Die Erteilung von Selbst- oder Eigenauskünften ist für den Antragsteller einmal pro Jahr kostenlos. Wer bei der Überprüfung seiner gespeicherten Bonitätsdaten und Scorewerte auf fehlerhafte Einträge stößt, kann diese auf Antrag korrigieren, ergänzen oder auch löschen lassen.
Auskünfte gibt es hier:
- Die Schutzgemeinschaft für allgemeine Kreditsicherung AG (Schufa) verfügt über Informationen von mehr als 65 Millionen Verbrauchern. Darüber hinaus verfügt die Schufa über Bonitätsinformationen zu Freiberuflern, Kleingewerbetreibenden und zu allen im Handelsregister eingetragenen Unternehmen.
- Selbstauskunft-Anfrage an: Schufa Holding AG, Verbraucherservicezentrum Hannover, Postfach 5640, 30056 Hannover, per Fax: 0 18 05 – 91 00 10, per E-Mail: www.meineschufa.de
- Die CEG Creditreform Consumer GmbH speichert die Daten von ca. 53 Millionen Privatpersonen. Die gespeicherten Informationen beziehen sich auch auf deren Beteiligungen an Firmen, auf bisherige Kreditanträge oder Bestellungen.
- Selbstauskunft-Anfrage an: CEG-Konsumentenservice, Hellersbergstr. 11, 41460 Neuss, per E-Mail: MeineAuskunft@ceg-plus.de.
- Die bei der infoscore Consumer Data GmbH (ICD) gespeicherten Daten geben Auskunft über das Zahlungsverhalten von rund 7,8 Millionen Konsumenten. Zu den Bonitätsinformationen zählen auch die Scorewerte; diese werden von der Schwestergesellschaft informa angeboten.
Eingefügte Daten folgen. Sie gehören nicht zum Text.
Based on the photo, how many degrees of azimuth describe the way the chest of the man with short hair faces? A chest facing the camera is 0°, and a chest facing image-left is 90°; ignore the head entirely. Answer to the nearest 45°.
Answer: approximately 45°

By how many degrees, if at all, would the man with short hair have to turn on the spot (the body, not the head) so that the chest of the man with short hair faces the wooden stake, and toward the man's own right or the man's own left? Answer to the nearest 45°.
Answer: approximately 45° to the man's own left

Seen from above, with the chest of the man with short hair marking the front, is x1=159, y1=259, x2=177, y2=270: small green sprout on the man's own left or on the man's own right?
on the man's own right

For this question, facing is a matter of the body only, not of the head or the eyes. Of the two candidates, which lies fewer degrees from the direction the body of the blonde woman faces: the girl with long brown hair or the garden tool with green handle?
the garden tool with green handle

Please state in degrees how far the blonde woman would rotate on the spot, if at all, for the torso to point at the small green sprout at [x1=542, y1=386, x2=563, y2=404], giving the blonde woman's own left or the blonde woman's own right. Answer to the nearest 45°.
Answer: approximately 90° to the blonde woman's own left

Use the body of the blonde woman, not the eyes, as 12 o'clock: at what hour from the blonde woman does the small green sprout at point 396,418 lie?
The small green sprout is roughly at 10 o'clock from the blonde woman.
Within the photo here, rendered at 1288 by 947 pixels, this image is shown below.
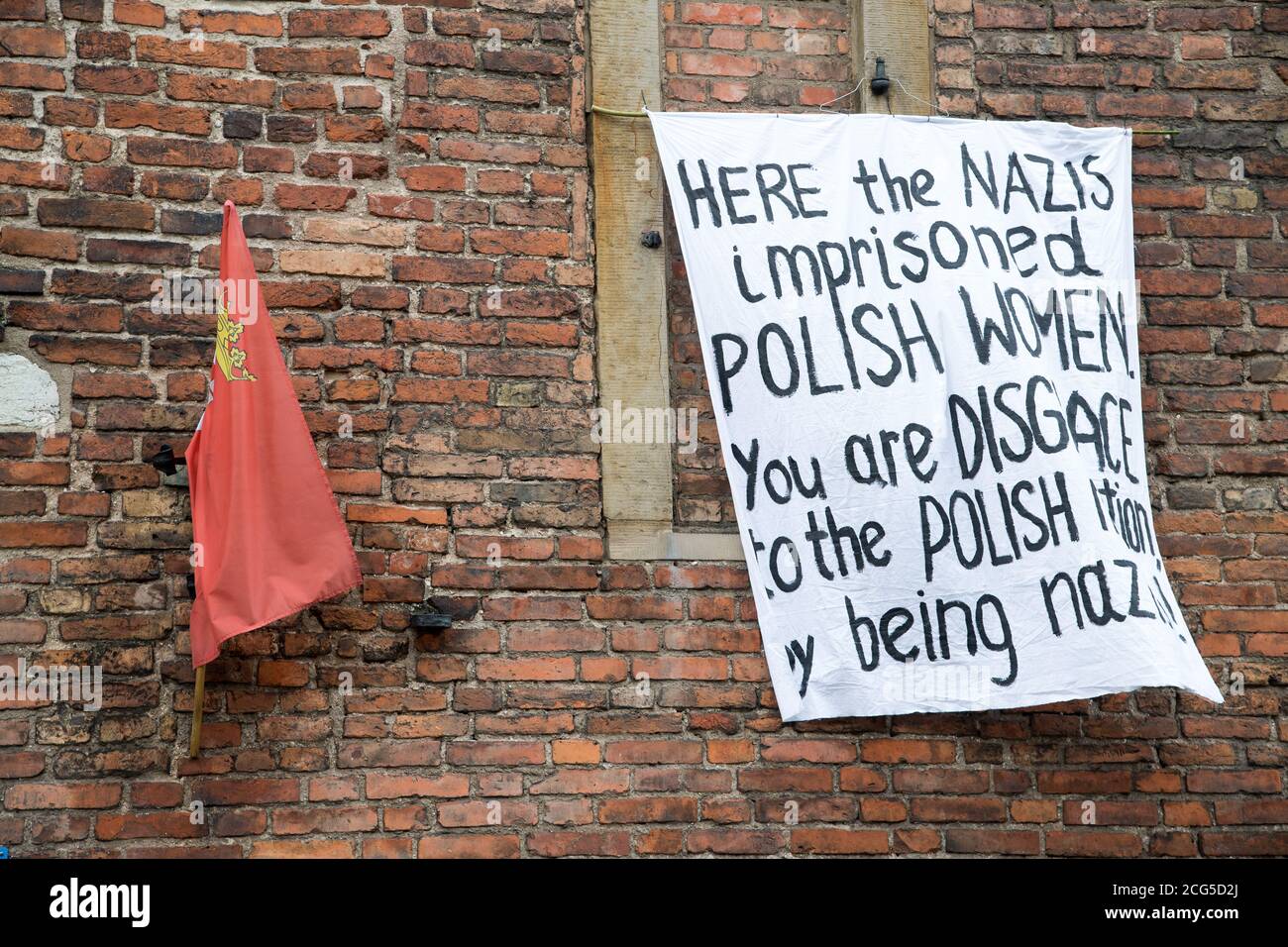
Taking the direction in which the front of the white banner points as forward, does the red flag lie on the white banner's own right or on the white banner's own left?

Diese Daten liefern Prognosen über die Wahrscheinlichkeit eines Zahlungsausfalles.
- Selbstauskunft-Anfrage an: infoscore Consumer Data GmbH, Abteilung Datenschutz, Rheinstraße 99, 76532 Baden-Baden, per Fax: 0 72 21-50 40-32 01.
- Auskunft über Scorewerte erteilt die informa Unternehmensberatung GmbH, Abteilung Datenschutz, Rheinstraße 99, 76532 Baden-Baden, per Fax: 0 72 21-50 40-30 95.
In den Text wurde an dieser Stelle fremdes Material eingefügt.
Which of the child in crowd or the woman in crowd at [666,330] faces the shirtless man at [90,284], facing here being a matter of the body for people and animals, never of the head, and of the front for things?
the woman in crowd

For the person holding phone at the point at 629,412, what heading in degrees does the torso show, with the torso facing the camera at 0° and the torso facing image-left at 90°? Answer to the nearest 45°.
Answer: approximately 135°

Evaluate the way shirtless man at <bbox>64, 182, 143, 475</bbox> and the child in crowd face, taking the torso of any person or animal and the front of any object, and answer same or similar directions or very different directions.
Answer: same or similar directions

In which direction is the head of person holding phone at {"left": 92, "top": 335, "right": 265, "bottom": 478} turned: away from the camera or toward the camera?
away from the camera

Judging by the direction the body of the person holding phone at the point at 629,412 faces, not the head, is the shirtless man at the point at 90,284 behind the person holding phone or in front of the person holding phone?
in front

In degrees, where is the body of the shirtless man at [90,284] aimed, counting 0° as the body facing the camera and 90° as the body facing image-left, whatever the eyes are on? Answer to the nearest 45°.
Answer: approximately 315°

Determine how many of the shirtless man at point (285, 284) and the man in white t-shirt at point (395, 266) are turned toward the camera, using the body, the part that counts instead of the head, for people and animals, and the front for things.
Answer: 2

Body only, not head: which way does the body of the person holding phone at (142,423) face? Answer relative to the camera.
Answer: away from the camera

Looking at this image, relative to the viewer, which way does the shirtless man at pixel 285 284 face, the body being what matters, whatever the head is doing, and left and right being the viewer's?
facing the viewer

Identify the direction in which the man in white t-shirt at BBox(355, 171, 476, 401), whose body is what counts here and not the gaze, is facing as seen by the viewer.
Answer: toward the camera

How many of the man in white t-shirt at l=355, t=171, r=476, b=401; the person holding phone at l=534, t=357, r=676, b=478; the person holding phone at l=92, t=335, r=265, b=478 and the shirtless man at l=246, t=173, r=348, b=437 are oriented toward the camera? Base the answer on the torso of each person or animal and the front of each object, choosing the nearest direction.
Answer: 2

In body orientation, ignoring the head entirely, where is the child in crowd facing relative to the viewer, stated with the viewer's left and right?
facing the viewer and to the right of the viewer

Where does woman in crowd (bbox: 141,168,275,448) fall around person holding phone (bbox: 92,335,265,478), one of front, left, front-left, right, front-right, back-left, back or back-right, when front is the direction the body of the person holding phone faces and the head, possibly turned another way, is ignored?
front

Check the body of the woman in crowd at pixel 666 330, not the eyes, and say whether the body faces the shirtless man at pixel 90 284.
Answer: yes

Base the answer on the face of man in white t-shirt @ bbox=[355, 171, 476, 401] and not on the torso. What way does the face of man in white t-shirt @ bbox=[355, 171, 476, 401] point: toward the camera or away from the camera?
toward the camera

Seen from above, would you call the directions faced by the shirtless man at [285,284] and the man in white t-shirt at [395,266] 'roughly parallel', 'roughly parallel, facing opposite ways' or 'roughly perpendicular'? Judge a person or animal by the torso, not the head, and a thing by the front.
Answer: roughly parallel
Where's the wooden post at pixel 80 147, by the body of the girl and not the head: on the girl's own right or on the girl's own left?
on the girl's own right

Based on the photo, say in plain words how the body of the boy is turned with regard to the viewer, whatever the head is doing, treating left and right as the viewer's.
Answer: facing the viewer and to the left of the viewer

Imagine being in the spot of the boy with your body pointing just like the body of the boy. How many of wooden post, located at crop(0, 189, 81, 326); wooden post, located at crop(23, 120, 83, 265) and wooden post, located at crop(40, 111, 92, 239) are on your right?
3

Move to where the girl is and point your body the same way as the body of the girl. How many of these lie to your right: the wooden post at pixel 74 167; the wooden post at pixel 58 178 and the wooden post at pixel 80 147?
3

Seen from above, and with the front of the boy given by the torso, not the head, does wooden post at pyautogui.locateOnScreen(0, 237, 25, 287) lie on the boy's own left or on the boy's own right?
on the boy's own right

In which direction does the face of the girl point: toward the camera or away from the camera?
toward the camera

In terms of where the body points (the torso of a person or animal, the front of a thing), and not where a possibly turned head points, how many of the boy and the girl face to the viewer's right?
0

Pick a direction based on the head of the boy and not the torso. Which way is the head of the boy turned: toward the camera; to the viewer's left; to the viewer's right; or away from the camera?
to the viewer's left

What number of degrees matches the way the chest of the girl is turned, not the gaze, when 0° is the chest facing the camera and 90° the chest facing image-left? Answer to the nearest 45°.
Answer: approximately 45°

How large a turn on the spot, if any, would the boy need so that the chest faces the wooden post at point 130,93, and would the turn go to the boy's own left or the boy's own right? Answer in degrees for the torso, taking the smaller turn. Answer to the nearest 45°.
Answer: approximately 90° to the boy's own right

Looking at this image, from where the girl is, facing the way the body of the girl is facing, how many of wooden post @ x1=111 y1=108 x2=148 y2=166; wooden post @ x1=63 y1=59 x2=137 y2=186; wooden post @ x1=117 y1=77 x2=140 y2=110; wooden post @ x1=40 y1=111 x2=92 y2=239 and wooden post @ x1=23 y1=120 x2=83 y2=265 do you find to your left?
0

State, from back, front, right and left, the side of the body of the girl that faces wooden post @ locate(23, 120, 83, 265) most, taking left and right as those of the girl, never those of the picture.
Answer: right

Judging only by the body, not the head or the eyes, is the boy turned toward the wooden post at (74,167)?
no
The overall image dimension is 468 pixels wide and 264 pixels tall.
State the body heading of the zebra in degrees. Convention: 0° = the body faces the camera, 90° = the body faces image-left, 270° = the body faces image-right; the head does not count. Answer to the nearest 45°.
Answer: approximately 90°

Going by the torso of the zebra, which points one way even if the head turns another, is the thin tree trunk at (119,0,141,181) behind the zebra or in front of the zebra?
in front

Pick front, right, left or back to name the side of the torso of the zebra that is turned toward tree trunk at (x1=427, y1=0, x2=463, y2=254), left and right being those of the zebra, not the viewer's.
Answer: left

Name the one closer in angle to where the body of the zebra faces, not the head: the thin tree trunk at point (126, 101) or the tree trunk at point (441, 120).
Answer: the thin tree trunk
- Bürgel Wirtschaftsinformationen hat die Daten zu ca. 3,9 Mio. Unternehmen sowie zu Privatpersonen gespeichert.
- Selbstauskunft-Anfrage an: Bürgel Wirtschaftsinformationen GmbH & Co. KG, Gasstraße 18, 22761 Hamburg, per E-Mail: info@buergel.de.
Darauf sollten Sie achten:
Anträge auf Auskunft und Löschung können per Briefpost, Telefax oder elektronisch erfolgen. Telefonische Auskünfte werden aus Datenschutzgründen nicht erteilt.
Den Anträgen auf Selbstauskunft sind Angaben über Vor- und Familienname und ggf. Geburtsname, Geburtsdatum und aktuelle Hausanschrift anzugeben. Darüber hinaus empfiehlt es sich, eine lesbare Kopie des Personalausweises (Vorder- und Rückseite) zu übersendet. Man kann dort alle Angaben schwärzen, die nicht zu den erbetenen Angaben gehören (z. B. Ausweisnummer).
Bei Anträgen auf Korrektur oder Löschung von Daten sind zusätzlich Kopien der Dokumente, die den Sachverhalt darlegen (Quittungen, Löschungsbescheide o.ä.) beizufügen.